Austerity is now in its fourth year and it has become a way of life because its policies are here to stay forat least another decade unless there is a systemic change in society and not just a government of SYRIZA that would restore some lost social benefits to the poor as it has promised. That Greece is in worse shape than Argentina, as I have written in a separate article, that it has higher poverty rates, higher public and private debt rates, and fewer prospects to lower unemployment from 27% to under 10% is indicative of how capitalism under the neo-liberal globalization model has evolved in 2014.  

Although the government tried to find a way out of the IMF and EU austerity oversight so that it can have national sovereignty reestablished over policy, the financial markets immediately reacted by raising 10-year bond yields close to 10% before that number retreated a bit. The only way that they returned to the "respectable" 8% level - astronomical for a government and a signal that  it must stay under austerity regime - is because the prime minister announced strict adherence to all IMF-EU austerity measures agreed so far. Moreover, it now seems certain that there will be a new package of austerity measures, but they will have a label that the public finds more acceptable to endure.

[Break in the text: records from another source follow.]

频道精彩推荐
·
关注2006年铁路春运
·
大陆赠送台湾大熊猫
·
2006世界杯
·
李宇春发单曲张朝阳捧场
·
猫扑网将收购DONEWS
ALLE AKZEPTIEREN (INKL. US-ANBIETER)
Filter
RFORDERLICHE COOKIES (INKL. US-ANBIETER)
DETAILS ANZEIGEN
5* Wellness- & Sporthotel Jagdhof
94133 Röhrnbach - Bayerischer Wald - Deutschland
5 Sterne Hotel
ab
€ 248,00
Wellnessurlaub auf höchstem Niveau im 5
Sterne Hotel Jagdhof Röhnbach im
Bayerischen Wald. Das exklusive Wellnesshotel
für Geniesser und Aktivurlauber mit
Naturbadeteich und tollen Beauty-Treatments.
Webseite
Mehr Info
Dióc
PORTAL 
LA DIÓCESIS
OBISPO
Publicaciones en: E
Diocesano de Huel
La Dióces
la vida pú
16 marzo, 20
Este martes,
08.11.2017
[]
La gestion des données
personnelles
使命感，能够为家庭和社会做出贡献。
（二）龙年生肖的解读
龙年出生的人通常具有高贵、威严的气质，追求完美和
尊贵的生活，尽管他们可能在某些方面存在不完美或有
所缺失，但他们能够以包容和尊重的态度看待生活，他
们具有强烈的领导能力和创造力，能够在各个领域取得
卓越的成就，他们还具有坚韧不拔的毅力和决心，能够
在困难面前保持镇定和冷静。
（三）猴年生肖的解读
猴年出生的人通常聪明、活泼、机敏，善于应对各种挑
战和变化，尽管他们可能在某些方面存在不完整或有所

The contradictions of the austerity measures that Greece has pursued are found in the consequences of a society that in 2014 resembles the era of the military Junta of 1967-1974. Never before has any government behaved in an authoritarian manner as the neoliberal administrations (both PASOK and New Democracy) except for the colonels of the US-backed Junta. Destroying collective bargaining, destroying the right of workers to strike because the courts declare strikes illegal, destroying the ability of people to demonstrate because anti-austerity protests are deemed synonymous with anarchism if not terrorism, the government has done everything in its power to return Greece to the good old days of pre-WWII era when Great Britain dictated policy and the Cold War when the US did the same thing. 

A mere semi-colony without a trace of sovereignty left, Greece has lost the illusion of pride rooted in the classical world. The neo-liberal regime tries to revive Greek nationalism and inculcate a sense of pride into the public by pointing to some new archeological findings from the post-Alexander the Great era, and by bringing to the country the new wife of actor George Clooney to say that the Elgin Marbles, stolen by the British and housed in the Birtish Museum must now be returned. Nothing wrong with a society immersed in classical culture and myth, but the reality of mass emigration of college-educated young people, poverty, high unemployment, and suicides due to absence of hope for the future cannot possibly be countered by the Elgin Marbles and new archeological discoveries that glorify ancient civilization. Joseph Campbell was correct about the power of myth in a culture, and it is true that Illusions keep humans beings balanced, but life's essentials for survival are even more important.